#### [PROBLEM DESCRIPTION]
Update the entries below by replacing every "value" with "figure", changing nothing else. Leave the pictures out of your answer.

#### [EXERCISE MATERIALS]
####

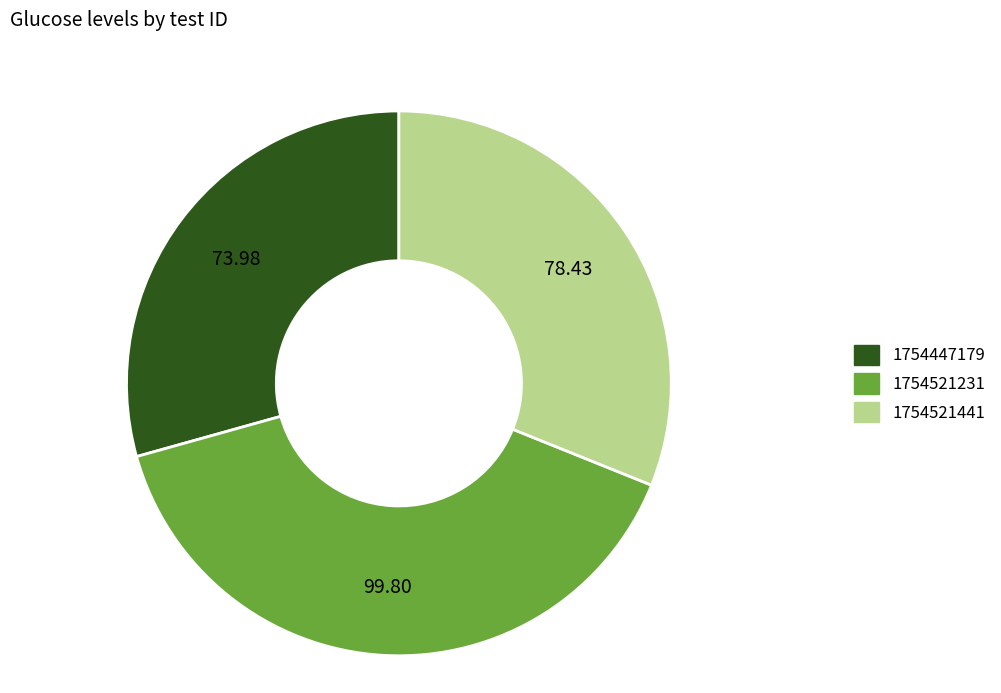

Which has a higher value, 1754447179 or 1754521441?

1754521441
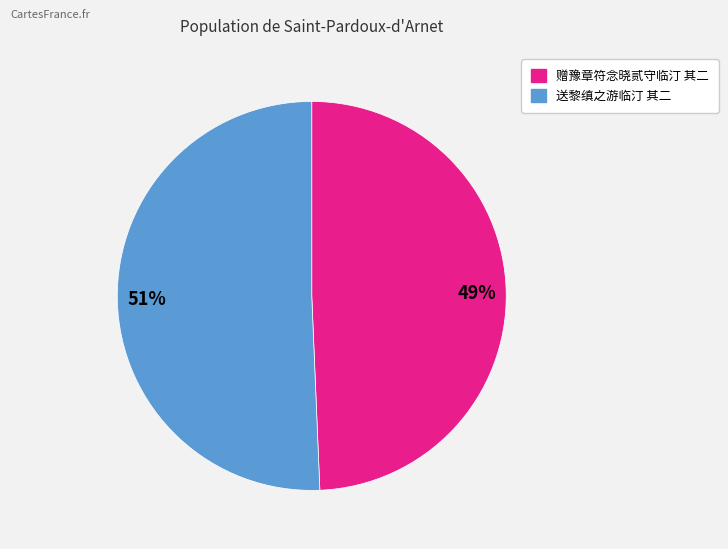

To the nearest percent, what portion does 赠豫章符念晓贰守临汀 其二 represent?

49%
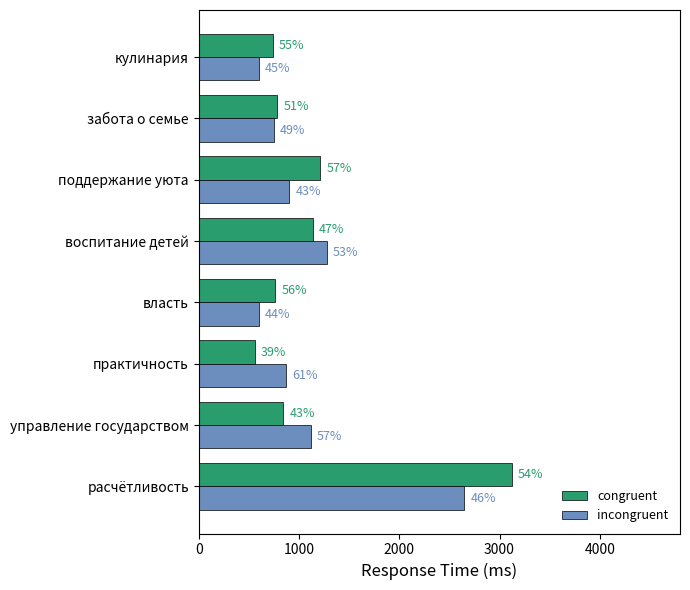

What are all the series names shown in the legend?

congruent, incongruent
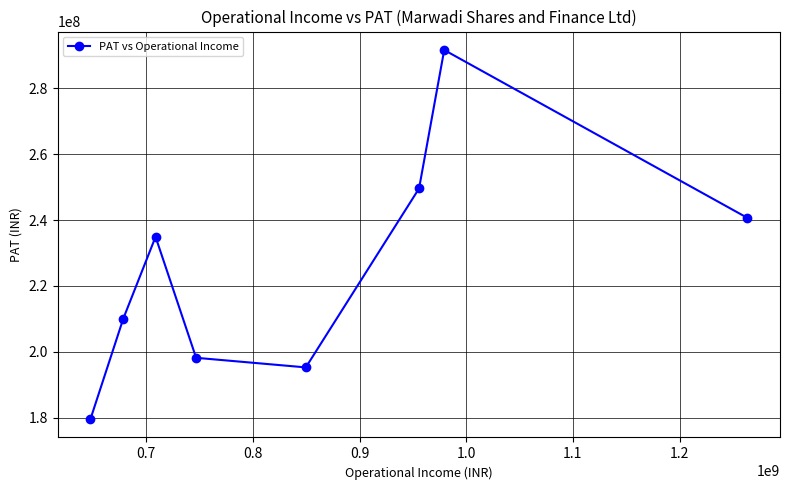

What is the minimum value shown in the chart?

179594962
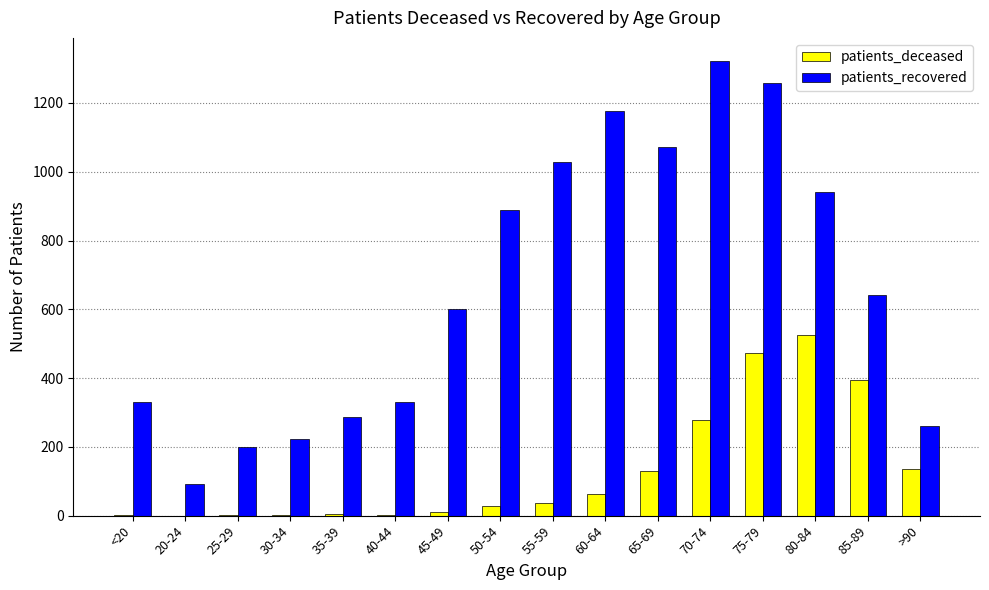

Which label corresponds to the largest value in the chart?

70-74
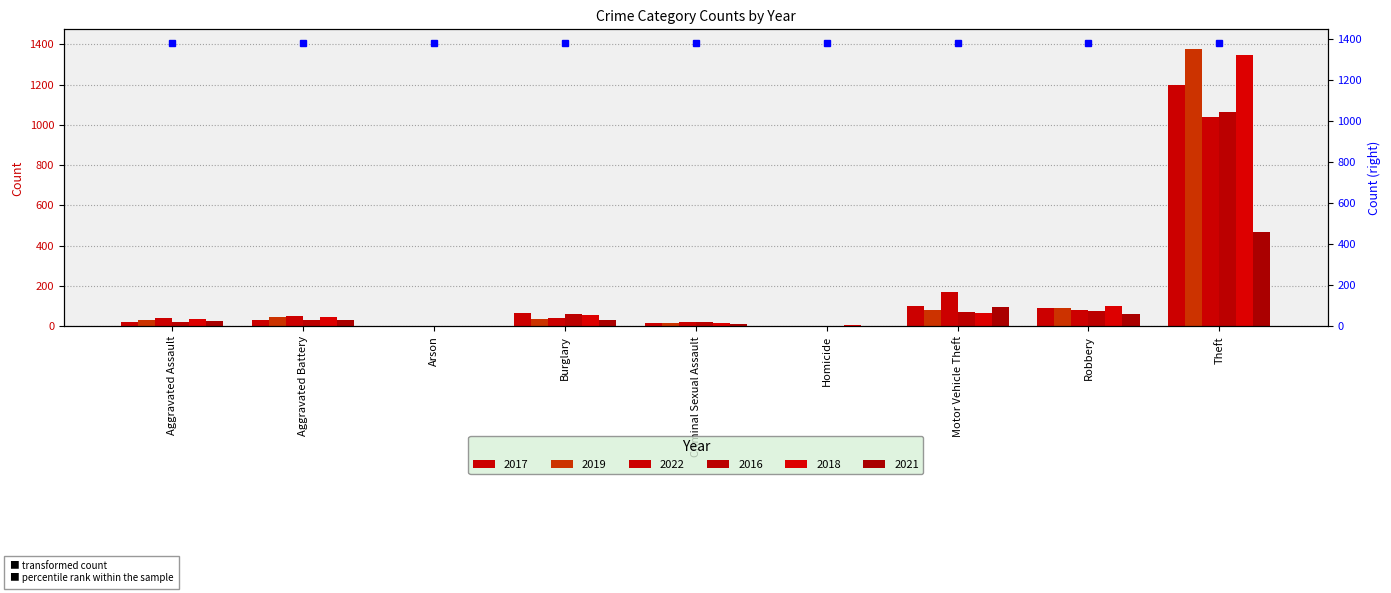

Which category has the lowest value in the 2018 series?

Arson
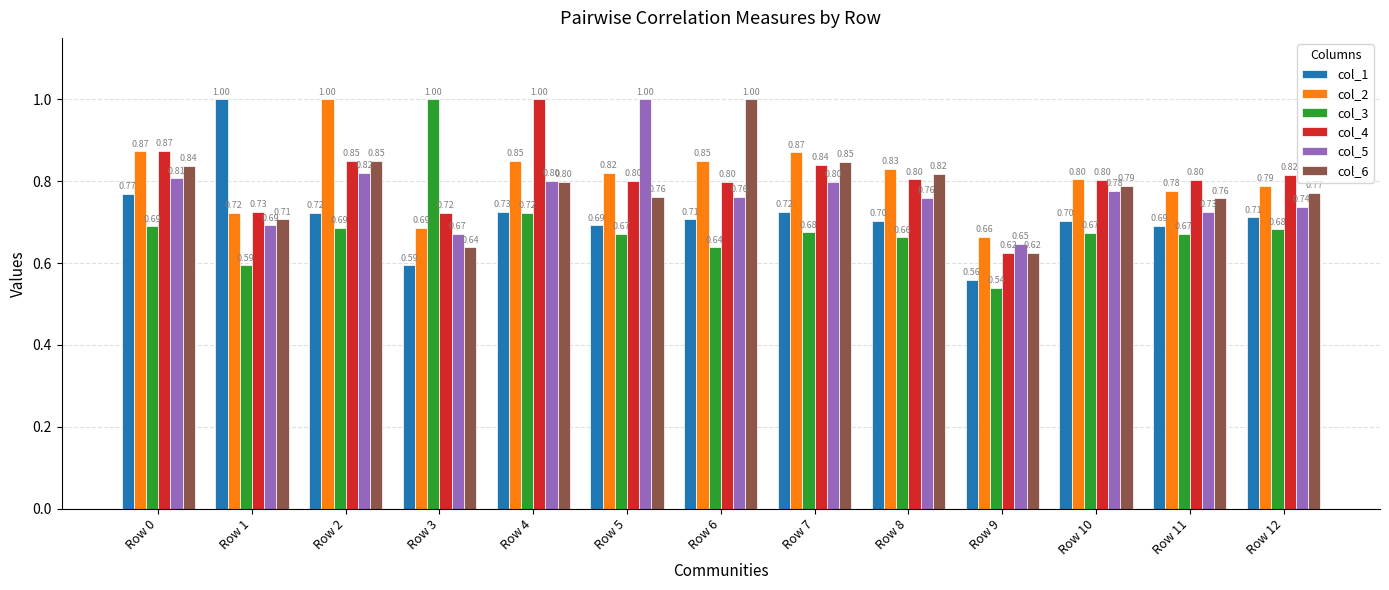

What is the greatest value displayed?

1.0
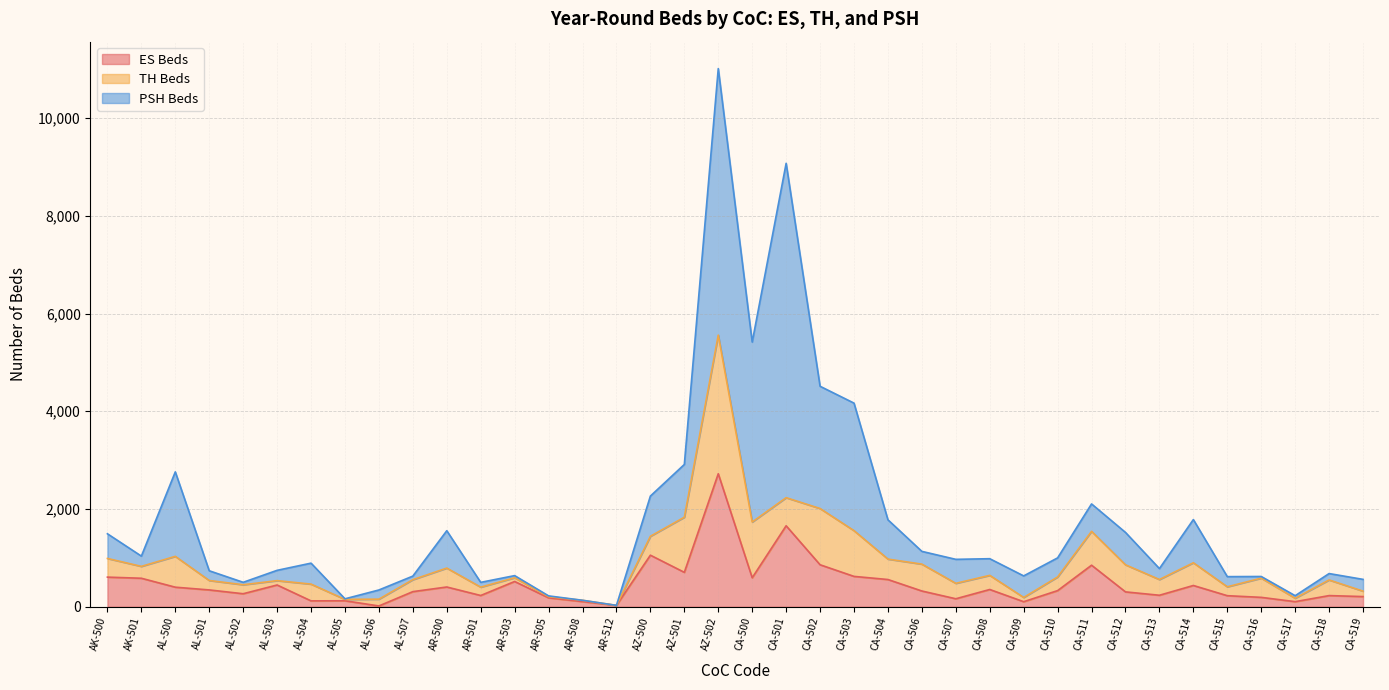

Rank the series at AL-504 from highest to lowest value.

PSH Beds, TH Beds, ES Beds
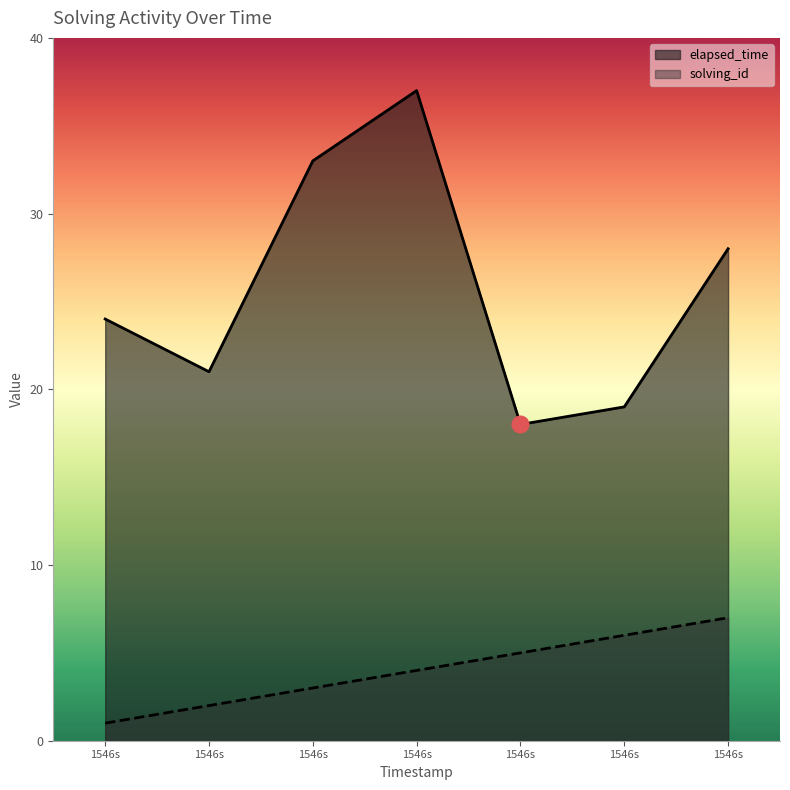

True or false: solving_id has more than 1 interior local peaks.

False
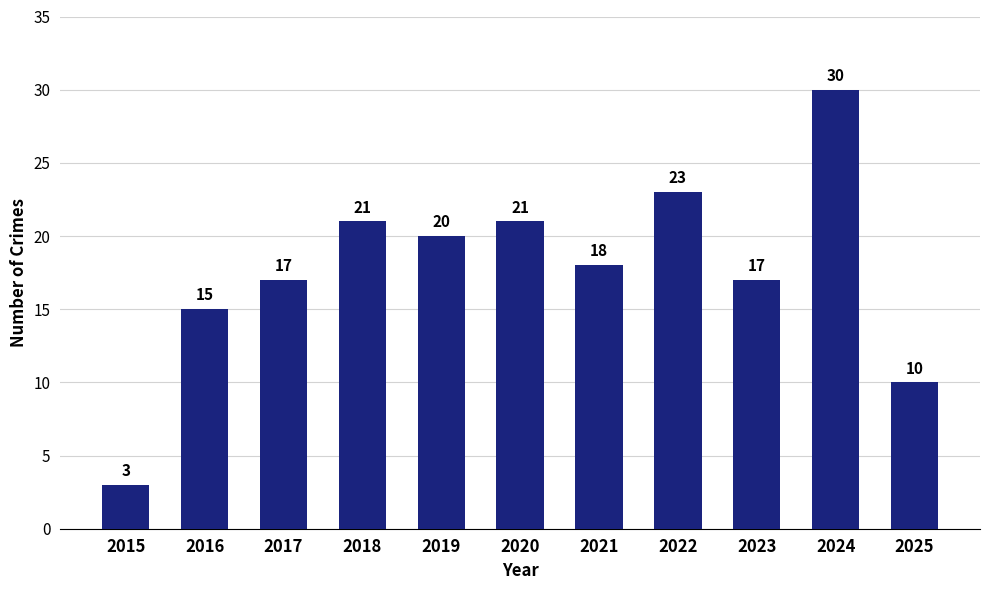

What is the value of the 4th bar from the left?

21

####

#### [ANSWER AREA]
Which has a higher figure, 1754447179 or 1754521441?

1754521441

To the nearest percent, what portion does 赠豫章符念晓贰守临汀 其二 represent?

49%

What are all the series names shown in the legend?

congruent, incongruent

What is the minimum figure shown in the chart?

179594962

Which label corresponds to the largest figure in the chart?

70-74

Which category has the lowest figure in the 2018 series?

Arson

What is the greatest figure displayed?

1.0

Rank the series at AL-504 from highest to lowest figure.

PSH Beds, TH Beds, ES Beds

True or false: solving_id has more than 1 interior local peaks.

False

What is the figure of the 4th bar from the left?

21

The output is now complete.